Classification And Clinicopatholocial Features

In the past, classification of T-cell lymphoid malignancies has been controversial, with no internationally accepted schema. The previously accepted morphology-based Working Formulation relied on morphology alone, and did not consider T-cell malignancies as separate and distinct entities. Rather, T-cell lymphomas that occurred infrequently and generally had a poor prognosis were included in different pathologic subtypes (diffuse-mixed, large cell, and lymphoblastic) and were treated like their B-cell counterparts.3 Subsequently, the Revised European-American classification of lymphoid neoplasms (REAL)4 has subdivided all lymphomas into B-cell and T-cell lymphomas to avoid the confusion created by the Working Formulation.
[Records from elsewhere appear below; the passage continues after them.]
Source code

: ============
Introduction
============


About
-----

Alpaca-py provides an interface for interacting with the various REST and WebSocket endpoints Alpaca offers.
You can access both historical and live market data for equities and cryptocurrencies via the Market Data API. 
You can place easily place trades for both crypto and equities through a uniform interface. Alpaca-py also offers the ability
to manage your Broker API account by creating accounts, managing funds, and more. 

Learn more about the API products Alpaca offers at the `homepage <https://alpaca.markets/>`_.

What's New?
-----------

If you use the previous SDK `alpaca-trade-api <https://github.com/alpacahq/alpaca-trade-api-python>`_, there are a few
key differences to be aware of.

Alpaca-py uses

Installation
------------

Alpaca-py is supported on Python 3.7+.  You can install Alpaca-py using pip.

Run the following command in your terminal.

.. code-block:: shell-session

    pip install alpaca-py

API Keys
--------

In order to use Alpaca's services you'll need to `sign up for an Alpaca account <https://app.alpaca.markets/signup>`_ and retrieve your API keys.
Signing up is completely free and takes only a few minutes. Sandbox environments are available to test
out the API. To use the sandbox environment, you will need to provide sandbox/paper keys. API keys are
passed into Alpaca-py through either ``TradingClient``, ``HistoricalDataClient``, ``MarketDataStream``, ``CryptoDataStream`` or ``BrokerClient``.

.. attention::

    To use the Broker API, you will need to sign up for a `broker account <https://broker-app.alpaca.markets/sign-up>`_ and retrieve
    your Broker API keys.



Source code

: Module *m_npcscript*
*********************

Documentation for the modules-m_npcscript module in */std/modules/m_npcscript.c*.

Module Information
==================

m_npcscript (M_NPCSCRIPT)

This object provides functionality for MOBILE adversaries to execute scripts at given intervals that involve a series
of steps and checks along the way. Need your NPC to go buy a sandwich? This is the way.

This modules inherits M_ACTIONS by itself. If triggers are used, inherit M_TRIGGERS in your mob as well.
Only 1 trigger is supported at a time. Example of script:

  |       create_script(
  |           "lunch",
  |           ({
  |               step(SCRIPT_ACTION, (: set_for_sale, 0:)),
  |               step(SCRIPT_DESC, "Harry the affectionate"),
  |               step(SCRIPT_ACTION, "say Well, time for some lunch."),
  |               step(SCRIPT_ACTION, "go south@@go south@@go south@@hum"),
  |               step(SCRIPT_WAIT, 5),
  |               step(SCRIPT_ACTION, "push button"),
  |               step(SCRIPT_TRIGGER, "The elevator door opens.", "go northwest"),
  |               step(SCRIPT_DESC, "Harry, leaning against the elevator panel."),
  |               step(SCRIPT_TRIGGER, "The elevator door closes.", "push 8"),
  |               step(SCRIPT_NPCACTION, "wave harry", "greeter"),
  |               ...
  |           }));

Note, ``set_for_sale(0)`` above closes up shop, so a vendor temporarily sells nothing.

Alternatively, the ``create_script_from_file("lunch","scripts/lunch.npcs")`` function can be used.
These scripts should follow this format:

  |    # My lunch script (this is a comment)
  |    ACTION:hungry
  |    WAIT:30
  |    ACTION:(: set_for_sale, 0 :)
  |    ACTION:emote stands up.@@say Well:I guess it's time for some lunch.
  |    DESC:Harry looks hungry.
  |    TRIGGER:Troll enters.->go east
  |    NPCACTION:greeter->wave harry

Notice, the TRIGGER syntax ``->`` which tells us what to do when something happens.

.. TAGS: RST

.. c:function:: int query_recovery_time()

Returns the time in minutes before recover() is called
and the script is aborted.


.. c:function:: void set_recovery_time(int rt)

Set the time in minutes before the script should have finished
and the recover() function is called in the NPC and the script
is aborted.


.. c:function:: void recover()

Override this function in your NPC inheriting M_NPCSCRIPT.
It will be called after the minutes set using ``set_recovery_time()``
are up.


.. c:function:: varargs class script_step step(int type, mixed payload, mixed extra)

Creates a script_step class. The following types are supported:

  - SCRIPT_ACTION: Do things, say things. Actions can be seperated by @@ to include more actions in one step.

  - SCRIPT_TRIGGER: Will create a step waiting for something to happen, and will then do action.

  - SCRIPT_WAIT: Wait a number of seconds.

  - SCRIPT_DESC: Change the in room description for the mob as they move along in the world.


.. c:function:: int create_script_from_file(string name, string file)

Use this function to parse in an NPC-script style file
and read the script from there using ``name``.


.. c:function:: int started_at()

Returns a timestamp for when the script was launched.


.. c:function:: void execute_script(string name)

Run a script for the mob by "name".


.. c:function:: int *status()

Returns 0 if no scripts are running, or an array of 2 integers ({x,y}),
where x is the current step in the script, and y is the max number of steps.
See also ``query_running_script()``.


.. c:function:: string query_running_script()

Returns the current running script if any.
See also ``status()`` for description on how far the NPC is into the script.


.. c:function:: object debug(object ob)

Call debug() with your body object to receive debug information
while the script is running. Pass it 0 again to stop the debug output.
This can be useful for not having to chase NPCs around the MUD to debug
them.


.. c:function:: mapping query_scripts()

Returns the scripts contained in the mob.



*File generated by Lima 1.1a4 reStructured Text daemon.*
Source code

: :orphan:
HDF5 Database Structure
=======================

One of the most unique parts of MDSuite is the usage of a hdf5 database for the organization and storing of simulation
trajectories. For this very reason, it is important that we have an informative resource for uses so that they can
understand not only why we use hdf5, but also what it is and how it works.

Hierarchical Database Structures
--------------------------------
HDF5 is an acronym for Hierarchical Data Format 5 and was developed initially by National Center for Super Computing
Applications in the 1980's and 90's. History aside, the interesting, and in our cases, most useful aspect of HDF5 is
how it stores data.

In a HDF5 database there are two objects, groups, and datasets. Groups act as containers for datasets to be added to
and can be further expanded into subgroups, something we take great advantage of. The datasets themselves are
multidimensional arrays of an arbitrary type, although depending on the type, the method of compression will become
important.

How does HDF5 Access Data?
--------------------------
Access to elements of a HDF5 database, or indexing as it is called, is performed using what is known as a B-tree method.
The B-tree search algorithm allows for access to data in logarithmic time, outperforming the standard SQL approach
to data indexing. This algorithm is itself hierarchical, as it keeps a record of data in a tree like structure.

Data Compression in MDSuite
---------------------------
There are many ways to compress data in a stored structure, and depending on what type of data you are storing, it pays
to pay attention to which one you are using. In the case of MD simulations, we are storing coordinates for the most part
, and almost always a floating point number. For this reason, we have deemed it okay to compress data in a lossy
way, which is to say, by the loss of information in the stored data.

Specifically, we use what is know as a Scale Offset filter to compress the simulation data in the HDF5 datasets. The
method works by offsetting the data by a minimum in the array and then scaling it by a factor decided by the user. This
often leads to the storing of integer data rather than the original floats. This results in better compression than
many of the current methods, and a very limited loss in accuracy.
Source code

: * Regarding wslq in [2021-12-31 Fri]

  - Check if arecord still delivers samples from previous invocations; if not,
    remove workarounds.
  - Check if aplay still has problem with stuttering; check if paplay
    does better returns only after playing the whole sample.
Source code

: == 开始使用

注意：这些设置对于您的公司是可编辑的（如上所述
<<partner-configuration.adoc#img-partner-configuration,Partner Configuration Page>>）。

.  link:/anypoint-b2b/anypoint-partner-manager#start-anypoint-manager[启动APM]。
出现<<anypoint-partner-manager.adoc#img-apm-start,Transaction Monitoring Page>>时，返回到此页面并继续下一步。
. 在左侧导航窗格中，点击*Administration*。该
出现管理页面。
The REAL classification further subdivides T-cell lymphoid malignancies into two major groups based on the T-cell maturation stage: precursor T-cell neoplasms and peripheral T-cell neoplasms. Furthermore, the peripheral T- and NK-cell neoplasms are subdivided into additional categories, with some provisional subtypes. Thus, the REAL classification was a major advance in the characterization of lymphoid malignancies, because it recognized that the site of disease presentation is a significant aspect of disease biology, with extranodal T-cell lymphomas being inherently different from nodal subtypes. Following the publication of the REAL classification in 1994, new findings regarding some categories of lymphoma clarified the status of entities that were listed as provisional in the REAL classification, particularly among the T-cell lymphomas. The currently used WHO classification is based on the principles established by the REAL classification and incorporates minor additional modifica-tions.15 Besides the precursor T-cell neoplasms, this classification includes 14 subgroups among the mature T- and NK-cell malignancies. Since the site of disease presentation represents a key aspect of disease biology and clinical course, an attempt is made to give it a more prominent role in subgroup characterization, leading to the classification of disease subtypes as being primarily leukemic, nodal, extranodal, or cutaneous (Table 60.1).